=== DATA SHOWN ===
------------

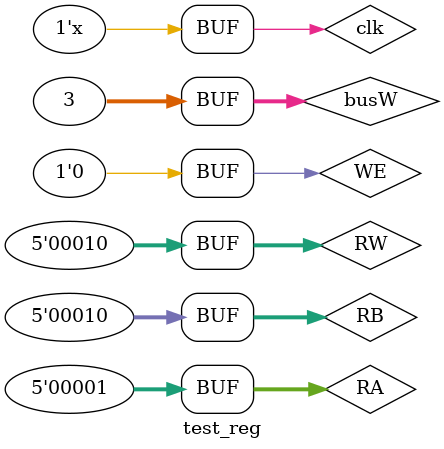
<source format=v>
module test_reg();
    reg [31:0] busW;
    reg clk, WE;
    reg [4:0] RW, RA, RB;
    wire [31:0] busA, busB;
   
   registers reg1(.busW(busW), .clk(clk), .WE(WE), .RW(RW), .RA(RA), .RB(RB), .busA(busA), .busB(busB));
   initial
   begin
   clk = 0;
   WE = 1;
   RW = 5'b1;
   RA = 5'b1;
   RB = 5'b10;
   busW = 32'b111111;
   #10 
   RW = 5'b10;
   busW = 32'b11;
   #10
   WE = 0;   
   end
   always #5 clk = ~clk;
   
endmodule

</source>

------------

=== EXERCISE BRIEF ===
Each line containing "busB" belongs in the answer; pick these out of the material and copy them.

=== THE COMPLETED TASK ===
    wire [31:0] busA, busB;
   registers reg1(.busW(busW), .clk(clk), .WE(WE), .RW(RW), .RA(RA), .RB(RB), .busA(busA), .busB(busB));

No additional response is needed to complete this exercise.